**SELECTED TEXT:**
-=-=-=-=-

For Meeten, the accolade is the culmination of years of dedicated study and work, both in Japan—courtesy of the Queen Elizabeth Scholarship Trust—and in his home studio.

“It’s even better than what I imagined it would be,” he said of the vase, adding that he is very “touched and honoured” to be been recognised with the award.

He is also full of gratitude and praise for the metalworking community in Japan for helping him with both the vase and his professional development. Since first being taught by expert metalsmith and Living National Treasure Norio Tamagawa in 1998, Meeten has flourished as an artist and designer to become welcomed into the highest Japanese artistic circles—as a pupil, peer and teacher.


Inspired by Japan

After learning the basics of silversmithing while travelling through the UK, Canada and Asia in his early twenties, Meeten enrolled in Sir John Cass School of Art (now part of London Metropolitan University), where he read a book on Japanese metalwork techniques.

His interest piqued, he began studying the technique of mokume-gane (wood-grain metal), but with little success. When a visiting professor suggested he learn it in Japan, he applied to Tokyo University of the Arts, becoming the first Westerner to learn under late professor Hirotoshi Itoh, an expert in the field.

The Japanese approach was a culture shock. Meeten was asked to craft his own tools and become self-sufficient by learning all the techniques required to make a piece, but he persevered.  Soon, he was successfully doing mokume-gane and other highly skilled work.

Over the years, he continued to visit Japan for extended periods to learn from some of the most respected craftsmen. On returning home, he blended the new techniques into his work.

-=-=-=-=-

[Stored data entries]

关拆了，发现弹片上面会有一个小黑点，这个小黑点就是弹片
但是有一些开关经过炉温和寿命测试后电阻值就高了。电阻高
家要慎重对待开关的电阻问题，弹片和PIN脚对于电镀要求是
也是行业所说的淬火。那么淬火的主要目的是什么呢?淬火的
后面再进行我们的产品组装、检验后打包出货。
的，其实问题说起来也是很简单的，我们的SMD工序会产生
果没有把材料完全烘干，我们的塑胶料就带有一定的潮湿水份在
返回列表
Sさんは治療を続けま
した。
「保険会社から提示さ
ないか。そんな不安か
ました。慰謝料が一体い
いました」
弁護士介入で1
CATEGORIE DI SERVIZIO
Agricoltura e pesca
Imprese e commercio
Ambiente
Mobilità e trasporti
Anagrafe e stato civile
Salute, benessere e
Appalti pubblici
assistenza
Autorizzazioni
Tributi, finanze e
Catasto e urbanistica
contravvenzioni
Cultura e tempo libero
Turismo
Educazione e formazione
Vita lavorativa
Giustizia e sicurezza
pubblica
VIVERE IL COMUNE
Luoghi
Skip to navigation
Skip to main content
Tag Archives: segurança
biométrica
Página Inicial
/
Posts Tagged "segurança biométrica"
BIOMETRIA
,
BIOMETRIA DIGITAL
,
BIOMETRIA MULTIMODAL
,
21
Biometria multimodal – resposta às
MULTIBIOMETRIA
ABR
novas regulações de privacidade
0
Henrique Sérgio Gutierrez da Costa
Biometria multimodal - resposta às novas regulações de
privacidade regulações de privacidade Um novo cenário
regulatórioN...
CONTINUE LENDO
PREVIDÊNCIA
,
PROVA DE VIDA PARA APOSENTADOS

-=-=-=-=-

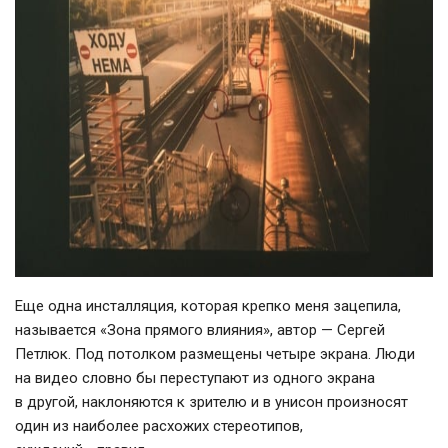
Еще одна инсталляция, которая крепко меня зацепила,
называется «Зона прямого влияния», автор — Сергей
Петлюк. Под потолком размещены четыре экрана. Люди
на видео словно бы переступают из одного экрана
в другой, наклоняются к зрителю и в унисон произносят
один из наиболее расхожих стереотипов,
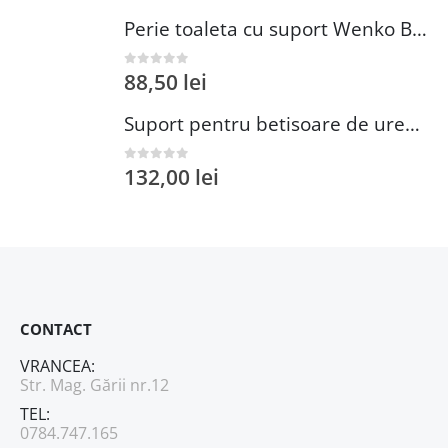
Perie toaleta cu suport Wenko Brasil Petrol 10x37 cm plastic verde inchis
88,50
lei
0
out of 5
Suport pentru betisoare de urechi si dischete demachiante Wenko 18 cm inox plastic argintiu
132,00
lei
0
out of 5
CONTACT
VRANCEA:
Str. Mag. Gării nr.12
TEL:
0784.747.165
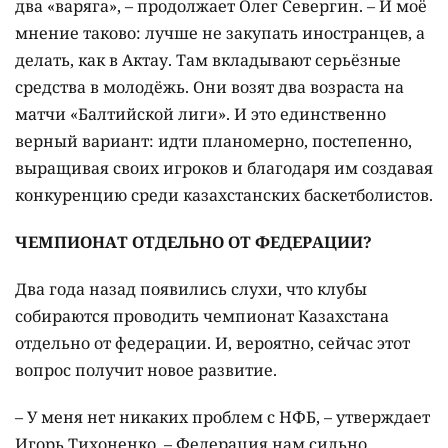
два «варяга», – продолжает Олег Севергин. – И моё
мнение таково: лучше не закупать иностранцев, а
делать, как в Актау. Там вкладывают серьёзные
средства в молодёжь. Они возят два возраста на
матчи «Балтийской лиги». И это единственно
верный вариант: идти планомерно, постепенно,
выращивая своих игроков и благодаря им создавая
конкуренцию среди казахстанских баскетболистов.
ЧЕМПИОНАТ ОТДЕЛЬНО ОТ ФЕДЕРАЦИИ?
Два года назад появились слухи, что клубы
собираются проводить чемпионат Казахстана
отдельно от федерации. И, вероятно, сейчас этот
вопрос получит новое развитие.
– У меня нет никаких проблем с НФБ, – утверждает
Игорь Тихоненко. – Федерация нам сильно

-=-=-=-=-

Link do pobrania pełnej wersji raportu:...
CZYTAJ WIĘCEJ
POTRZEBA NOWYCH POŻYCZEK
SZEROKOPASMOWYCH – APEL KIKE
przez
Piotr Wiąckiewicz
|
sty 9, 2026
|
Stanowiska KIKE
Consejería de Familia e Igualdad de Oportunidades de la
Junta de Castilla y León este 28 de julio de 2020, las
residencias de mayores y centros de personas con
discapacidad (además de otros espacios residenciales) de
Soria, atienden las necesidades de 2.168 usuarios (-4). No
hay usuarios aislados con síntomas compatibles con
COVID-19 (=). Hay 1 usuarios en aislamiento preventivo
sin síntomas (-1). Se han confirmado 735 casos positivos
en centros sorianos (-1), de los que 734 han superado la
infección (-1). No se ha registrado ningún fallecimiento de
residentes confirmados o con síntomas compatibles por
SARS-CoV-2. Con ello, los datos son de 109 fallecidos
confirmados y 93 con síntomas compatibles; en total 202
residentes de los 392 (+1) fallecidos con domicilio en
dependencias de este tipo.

-=-=-=-=-

**STUDY QUESTIONS:**
[A] Echo the passage about Meeten's metalwork between "For Meeten, the" and "his home studio.", inclusive.
[B] Summarize the passage about Meeten's metalwork in three sentences.
[C] Carry the passage about Meeten's metalwork forward from its final sentence.

**ANSWERS TO THE EXERCISE:**
[A]
For Meeten, the accolade is the culmination of years of dedicated study and work, both in Japan—courtesy of the Queen Elizabeth Scholarship Trust—and in his home studio.

[B] Meeten's award caps years of study and work in Japan and in his home studio, and he credits Japan's metalworking community, where he has trained since Norio Tamagawa first taught him in 1998. After learning the basics of silversmithing, he read about Japanese metalwork at Sir John Cass School of Art. He then became the first Westerner to study mokume-gane under Hirotoshi Itoh at Tokyo University of the Arts, persevered through a demanding approach, and later blended the Japanese techniques into his own work.

[C]
His unique style has won him international renown and extensive commissions, with his work exhibited across the UK and presented in various magazines. He has also been showcased in the book A Celebration of British Craftsmanship.

Through his efforts, Meeten is promoting not only British silversmithing, but also Japanese silversmithing. Experts agree that his work acts as a cultural bridge.

“Over my many years as a dealer, I have marvelled at the exacting techniques and rigorous training necessary to achieve the extraordinary beauty of contemporary Japanese artworks. To find a Westerner prepared to go through this discipline, and then be accepted within the highest Japanese artistic circles is exceptional,” said London-based contemporary Japanese art expert Katie Jones. Meeten’s “stunning, timeless sculptural pieces,” she added, “transcend any traditional limitations of Japanese techniques.”


Giving back

With such passion for Japan, Meeten is determined to continue his approach of coming to Japan to learn and spend time in the metalworking community.

“Japan nourishes and replenishes me with energy—it’s like food,” he said. “I have such an affinity with the country that I think I will always have a connection to it. And, after everything I’ve had from Japan, I want to give something back, too.”

Later this year, Meeten plans to return to Japan for the second in a series of lectures at Nagaoka Institute of Design in Niigata Prefecture. His first lecture proved a huge hit because he focused on advising the students how to make their work original.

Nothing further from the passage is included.